*** Document segment ***

Men’s Mental Health Month: Why It Matters (and Why Men are Showing Up in Therapy)

13 Jun 2025

Jacqueline Strong

onlinecounselingvancouver@gmail.com

Let’s talk about the guys for a second.

June is Men’s Mental Health Month, and while mental health affects everyone, this is a good time to pause and shine a spotlight on the unique (and often overlooked) experiences of men when it comes to mental health, emotions, and seeking support.

Because, let’s be honest—there’s still a lot of outdated messaging floating around about masculinity & what it means to “be a man.” Messages that tell men they should be strong, stoic, self-reliant. That emotions are a weakness and something worth keeping to yourself…. That therapy is something other people do.

And yet… more and more men are walking through the therapy door. And let me tell you, the reasons they show up might surprise you.

Why Is Men’s Mental Health Month Important?

Because the statistics tell a pretty sobering story.

  • Men die by suicide at higher rates than women.
  • Men are less likely to reach out for mental health support until they’re in crisis.
  • More and more men are experiencing loneliness; Many lacking a close support circle to lean on.
  • Men often experience depression and anxiety in ways that fly under the radar—through irritability, anger, numbness, or burnout—rather than the classic “sadness” we tend to associate with depression.

This isn’t because men don’t feel deeply (they do!). It’s because many have been socialised to cope in ways that hide or avoid emotions. Or they’ve been taught that asking for help is “weak.” It’s not, but those messages can really stick.

Men’s Mental Health Month is a chance to challenge these narratives. To remind men (and the people who love them) that mental health struggles don’t make you “less of a man.” They make you human.

So Why Are More Men Coming to Therapy?

Here’s what I see in the therapy room (and what research is also starting to echo):

1. Relationship Struggles

A lot of men come to therapy because their relationships are struggling—or because they want to prevent them from getting there. Maybe it’s communication breakdowns. Maybe it’s conflict. Maybe they feel disconnected from their partner, kids, or friends and they’re not sure how to bridge the gap.

2. Stress, Burnout, & Pressure to Provide

Many men carry the weight of “being the rock” for their families, workplaces, or communities. Over time, that can lead to chronic stress, burnout, and a sense of emptiness. Therapy becomes a place to unpack that pressure and reconnect to what actually feels meaningful.

3. Anger & Frustration

Anger is often one of the few “acceptable” emotions men feel safe expressing. But under the anger? There’s often hurt, fear, sadness, grief, loneliness. Therapy can help peel back those layers.

*** Supplied records ***

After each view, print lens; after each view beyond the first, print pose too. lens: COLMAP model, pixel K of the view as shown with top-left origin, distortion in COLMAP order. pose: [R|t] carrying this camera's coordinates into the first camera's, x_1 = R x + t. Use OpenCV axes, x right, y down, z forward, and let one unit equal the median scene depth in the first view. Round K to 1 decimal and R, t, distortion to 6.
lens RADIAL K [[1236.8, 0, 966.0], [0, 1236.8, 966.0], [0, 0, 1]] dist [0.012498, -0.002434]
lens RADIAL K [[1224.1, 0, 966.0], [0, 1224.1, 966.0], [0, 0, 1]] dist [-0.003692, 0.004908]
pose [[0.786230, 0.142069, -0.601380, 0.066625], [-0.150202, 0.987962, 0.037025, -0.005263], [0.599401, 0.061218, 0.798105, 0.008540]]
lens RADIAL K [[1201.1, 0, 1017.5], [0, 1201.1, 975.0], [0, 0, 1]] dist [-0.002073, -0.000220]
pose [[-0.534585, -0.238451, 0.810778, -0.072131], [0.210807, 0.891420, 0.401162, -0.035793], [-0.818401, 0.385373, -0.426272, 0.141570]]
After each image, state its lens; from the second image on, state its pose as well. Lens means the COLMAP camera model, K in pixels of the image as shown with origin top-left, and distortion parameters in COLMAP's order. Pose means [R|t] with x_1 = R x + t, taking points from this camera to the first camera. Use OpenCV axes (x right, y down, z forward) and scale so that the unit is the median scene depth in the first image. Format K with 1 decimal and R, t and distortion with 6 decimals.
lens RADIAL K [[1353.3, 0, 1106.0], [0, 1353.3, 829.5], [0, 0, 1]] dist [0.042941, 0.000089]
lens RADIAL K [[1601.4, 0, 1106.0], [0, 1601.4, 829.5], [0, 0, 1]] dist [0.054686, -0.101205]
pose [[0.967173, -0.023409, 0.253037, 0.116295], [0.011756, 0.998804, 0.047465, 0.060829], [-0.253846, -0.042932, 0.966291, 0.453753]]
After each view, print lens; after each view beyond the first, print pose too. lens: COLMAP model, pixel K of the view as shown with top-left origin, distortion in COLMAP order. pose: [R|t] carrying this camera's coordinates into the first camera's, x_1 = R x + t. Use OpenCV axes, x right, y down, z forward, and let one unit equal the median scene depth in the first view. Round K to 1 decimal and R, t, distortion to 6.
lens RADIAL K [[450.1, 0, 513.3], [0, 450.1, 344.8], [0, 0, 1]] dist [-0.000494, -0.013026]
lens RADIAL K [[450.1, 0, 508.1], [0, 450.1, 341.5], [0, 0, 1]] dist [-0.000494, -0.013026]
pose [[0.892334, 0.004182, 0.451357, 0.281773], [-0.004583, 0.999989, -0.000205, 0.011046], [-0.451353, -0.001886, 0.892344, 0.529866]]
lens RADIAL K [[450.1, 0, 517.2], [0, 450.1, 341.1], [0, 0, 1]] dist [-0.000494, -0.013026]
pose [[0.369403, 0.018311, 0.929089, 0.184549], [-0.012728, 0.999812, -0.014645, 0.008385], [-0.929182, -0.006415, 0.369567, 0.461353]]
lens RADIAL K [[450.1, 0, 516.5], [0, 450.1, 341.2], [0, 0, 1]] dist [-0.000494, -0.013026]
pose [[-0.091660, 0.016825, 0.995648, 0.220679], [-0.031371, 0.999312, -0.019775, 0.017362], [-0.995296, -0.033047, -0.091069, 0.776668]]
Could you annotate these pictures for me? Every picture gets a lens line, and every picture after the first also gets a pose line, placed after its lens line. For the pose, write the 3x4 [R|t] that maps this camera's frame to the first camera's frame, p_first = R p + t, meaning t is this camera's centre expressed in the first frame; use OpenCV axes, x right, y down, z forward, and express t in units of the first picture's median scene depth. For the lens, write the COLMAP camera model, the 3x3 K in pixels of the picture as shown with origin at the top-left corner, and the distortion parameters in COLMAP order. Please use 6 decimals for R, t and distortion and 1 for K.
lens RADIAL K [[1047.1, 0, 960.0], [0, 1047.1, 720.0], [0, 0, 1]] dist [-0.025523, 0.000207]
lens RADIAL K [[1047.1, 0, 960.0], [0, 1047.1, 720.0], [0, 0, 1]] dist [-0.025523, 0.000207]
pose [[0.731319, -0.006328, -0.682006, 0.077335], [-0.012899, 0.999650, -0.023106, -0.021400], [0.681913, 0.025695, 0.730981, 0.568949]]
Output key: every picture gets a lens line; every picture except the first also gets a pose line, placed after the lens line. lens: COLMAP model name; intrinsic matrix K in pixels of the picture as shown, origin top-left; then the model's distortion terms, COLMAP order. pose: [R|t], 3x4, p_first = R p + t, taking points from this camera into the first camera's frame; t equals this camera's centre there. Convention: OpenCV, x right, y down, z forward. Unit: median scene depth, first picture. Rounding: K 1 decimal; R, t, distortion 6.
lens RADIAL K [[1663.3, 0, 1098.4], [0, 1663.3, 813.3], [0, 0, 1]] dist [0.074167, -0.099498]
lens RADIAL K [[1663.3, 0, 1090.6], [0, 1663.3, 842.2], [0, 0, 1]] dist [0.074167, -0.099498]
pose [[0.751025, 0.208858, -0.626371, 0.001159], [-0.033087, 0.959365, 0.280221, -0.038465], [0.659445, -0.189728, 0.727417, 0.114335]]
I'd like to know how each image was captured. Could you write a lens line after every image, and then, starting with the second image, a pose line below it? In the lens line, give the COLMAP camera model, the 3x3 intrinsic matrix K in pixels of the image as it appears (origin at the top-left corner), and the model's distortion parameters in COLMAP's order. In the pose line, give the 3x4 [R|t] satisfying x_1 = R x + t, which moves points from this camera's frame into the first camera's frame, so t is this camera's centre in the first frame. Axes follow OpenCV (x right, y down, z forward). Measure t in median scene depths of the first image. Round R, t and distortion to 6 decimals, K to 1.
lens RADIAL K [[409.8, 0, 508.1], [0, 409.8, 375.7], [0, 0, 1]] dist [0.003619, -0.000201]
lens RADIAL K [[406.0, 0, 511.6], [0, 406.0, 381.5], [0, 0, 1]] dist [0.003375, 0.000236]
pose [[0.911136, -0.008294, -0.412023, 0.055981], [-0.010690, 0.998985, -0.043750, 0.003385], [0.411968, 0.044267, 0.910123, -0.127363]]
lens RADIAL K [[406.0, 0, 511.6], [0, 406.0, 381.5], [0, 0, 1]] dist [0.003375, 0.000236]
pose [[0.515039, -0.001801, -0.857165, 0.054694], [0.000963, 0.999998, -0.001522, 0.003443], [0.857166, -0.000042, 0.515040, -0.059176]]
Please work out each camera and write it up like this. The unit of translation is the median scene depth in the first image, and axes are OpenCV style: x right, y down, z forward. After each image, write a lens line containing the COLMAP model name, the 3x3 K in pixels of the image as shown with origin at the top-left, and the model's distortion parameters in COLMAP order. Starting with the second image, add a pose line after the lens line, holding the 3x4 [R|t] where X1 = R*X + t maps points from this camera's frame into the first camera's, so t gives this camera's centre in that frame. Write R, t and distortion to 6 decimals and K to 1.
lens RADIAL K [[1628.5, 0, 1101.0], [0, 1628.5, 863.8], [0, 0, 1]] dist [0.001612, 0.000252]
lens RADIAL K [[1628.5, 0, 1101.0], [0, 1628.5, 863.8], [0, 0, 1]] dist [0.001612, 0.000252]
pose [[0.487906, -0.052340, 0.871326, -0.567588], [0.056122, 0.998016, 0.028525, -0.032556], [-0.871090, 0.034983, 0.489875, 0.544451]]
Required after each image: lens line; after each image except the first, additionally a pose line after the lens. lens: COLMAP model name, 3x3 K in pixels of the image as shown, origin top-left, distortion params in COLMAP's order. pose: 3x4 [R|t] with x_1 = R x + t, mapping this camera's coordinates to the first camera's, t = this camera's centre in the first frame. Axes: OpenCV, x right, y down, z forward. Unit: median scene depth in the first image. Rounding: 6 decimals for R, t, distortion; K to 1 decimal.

***

▶ **Problem**
Write out everything in the Men's Mental Health Month article from "Jacqueline Strong" down to "other people do.", substituting "old-fashioned" for "outdated". Use only the article to do this.

▶ **Written answer**
Jacqueline Strong

onlinecounselingvancouver@gmail.com

Let’s talk about the guys for a second.

June is Men’s Mental Health Month, and while mental health affects everyone, this is a good time to pause and shine a spotlight on the unique (and often overlooked) experiences of men when it comes to mental health, emotions, and seeking support.

Because, let’s be honest—there’s still a lot of old-fashioned messaging floating around about masculinity & what it means to “be a man.” Messages that tell men they should be strong, stoic, self-reliant. That emotions are a weakness and something worth keeping to yourself…. That therapy is something other people do.